I've been testing Microsoft Foundry for a few weeks now, and yesterday I found something I wasn't expecting: a side-by-side model comparison tool that runs directly inside Visual Studio Code.

No extra setup. No external platform. No switching between browser tabs. Just pick two models, write one prompt, and watch both responses stream in at the same time.

Quick Context: What Are These Tools?

Microsoft Foundry (formerly Azure AI Foundry) is Microsoft's unified platform for discovering, testing, and deploying AI models. It gives you access to a growing catalog of models from OpenAI, Meta, Mistral, DeepSeek, and others—all from a single place.

AI Toolkit for Visual Studio Code is a free extension that brings Foundry's capabilities directly into your editor. You can browse models, configure system prompts, and interact with them through a built-in playground—without leaving VS Code.

Both are useful on their own. But the feature that caught my attention is the Compare mode inside the AI Toolkit playground.

The Compare Feature: Why It Matters

When you're evaluating which model fits a specific task, the typical workflow is painful: open one model, run a prompt, copy the response, open another model, paste the same prompt, wait again, then try to remember what the first one said.

The AI Toolkit's Compare mode eliminates all of that. You select two models from the catalog, write your prompt once, and both models process it simultaneously. The responses appear side by side in real time.

AI Toolkit Compare mode showing OpenAI GPT-4.1-mini and DeepSeek R1-distill-qwen-7b responding to the same financial analysis prompt side by side

The Compare view in action: OpenAI GPT-4.1-mini (via GitHub) on the left, DeepSeek R1-distill-qwen-7b (running locally via Foundry Local) on the right. Same prompt, same System Prompt, simultaneous execution.

In the screenshot above, I sent both models a financial analysis prompt asking for a cash flow snapshot. The differences are immediately visible:

  • GPT-4.1-mini delivers a structured, concise response with bullet points and a clear summary. It gets straight to the numbers.
  • DeepSeek R1-distill-qwen-7b (running locally) shows its reasoning process step by step, walking through the calculation before arriving at the answer—and notably, it gets cut off mid-sentence.

That kind of behavioral difference is exactly what you need to see when choosing a model for a specific use case. And seeing it side by side, in the same interface, with the same prompt and system context, makes the comparison fair and fast.
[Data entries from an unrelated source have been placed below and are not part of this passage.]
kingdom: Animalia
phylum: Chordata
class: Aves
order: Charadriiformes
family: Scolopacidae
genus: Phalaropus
What makes this especially interesting: you can mix cloud-hosted models (like GPT-4.1-mini via GitHub) with locally running models (like DeepSeek via Foundry Local) in the same comparison. That means you can evaluate whether a smaller, local model is "good enough" for your task before committing to API costs.

What I Like About This Workflow

  • Speed. Both models run simultaneously. You're not waiting twice.
  • Fairness. Same prompt, same system prompt, same moment. No variables sneaking in.
  • Convenience. It's inside VS Code. If you're already coding, the context switch is zero.
  • Local + Cloud. Comparing a free local model against a paid API model in one click is genuinely useful for cost decisions.

When Would You Use This?

A few scenarios where this has already saved me time:

  • Deciding whether a smaller model can handle a structured task (like generating reports or parsing data) as well as a larger one
  • Testing how different models interpret the same system prompt—some follow instructions tightly, others get creative
  • Evaluating response format and style for user-facing outputs where tone matters
  • Quick sanity checks when a model gives an unexpected answer—is it the model, or is it the prompt?

Try It Yourself

If you have VS Code installed, the setup takes about two minutes:

  1. Install the AI Toolkit extension from the VS Code marketplace
  2. Open the Playground from the AI Toolkit sidebar
  3. Click Compare at the top
  4. Select two models and start prompting

You can use GitHub-hosted models for free (with rate limits) or connect your own Azure endpoints. For local models, Foundry Local lets you run open-weight models on your machine with no API key required.


I keep finding useful features buried inside tools I was already using. This one is small but practical—the kind of thing that saves you from building a spreadsheet to track model comparisons.

What's your current workflow for comparing AI models? Are you testing them one at a time, or have you found a better setup?